**WORK INSTRUCTIONS**
Pick out every line in the items below that contains the word "JSON", and copy each one in full. Case counts.

**DATA SHOWN**
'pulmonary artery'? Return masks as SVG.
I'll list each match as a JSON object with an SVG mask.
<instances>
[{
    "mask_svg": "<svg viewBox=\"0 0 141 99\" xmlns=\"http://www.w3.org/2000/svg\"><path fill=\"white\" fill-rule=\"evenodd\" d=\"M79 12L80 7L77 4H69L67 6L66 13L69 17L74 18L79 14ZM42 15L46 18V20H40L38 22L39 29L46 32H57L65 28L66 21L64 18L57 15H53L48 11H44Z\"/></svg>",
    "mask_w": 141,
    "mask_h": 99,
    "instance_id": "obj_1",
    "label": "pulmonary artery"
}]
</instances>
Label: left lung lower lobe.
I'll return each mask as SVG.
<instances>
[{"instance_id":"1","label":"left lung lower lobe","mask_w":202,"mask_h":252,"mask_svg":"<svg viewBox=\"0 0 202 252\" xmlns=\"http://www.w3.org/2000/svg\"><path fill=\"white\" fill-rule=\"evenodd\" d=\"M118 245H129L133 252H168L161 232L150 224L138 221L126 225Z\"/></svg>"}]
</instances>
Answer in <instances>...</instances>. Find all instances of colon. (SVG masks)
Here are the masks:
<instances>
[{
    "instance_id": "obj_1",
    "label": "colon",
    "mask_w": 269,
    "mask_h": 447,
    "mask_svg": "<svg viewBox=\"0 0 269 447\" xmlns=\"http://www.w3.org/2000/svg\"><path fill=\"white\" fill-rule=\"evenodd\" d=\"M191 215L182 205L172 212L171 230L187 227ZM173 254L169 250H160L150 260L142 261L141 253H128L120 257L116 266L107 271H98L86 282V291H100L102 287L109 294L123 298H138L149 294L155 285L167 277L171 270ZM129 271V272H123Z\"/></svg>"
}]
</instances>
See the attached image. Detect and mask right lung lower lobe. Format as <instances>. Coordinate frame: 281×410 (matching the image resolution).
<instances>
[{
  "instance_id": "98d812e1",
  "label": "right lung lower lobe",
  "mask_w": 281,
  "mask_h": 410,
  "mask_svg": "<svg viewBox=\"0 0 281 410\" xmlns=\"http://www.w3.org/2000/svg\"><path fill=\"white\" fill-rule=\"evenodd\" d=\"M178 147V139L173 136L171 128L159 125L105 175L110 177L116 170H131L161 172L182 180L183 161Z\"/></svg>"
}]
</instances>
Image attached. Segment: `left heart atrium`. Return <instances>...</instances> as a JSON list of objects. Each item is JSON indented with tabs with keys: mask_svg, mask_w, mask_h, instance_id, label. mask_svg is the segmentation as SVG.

**EXERCISE SOLUTION**
I'll list each match as a JSON object with an SVG mask.
Image attached. Segment: `left heart atrium`. Return <instances>...</instances> as a JSON list of objects. Each item is JSON indented with tabs with keys: mask_svg, mask_w, mask_h, instance_id, label. mask_svg is the segmentation as SVG.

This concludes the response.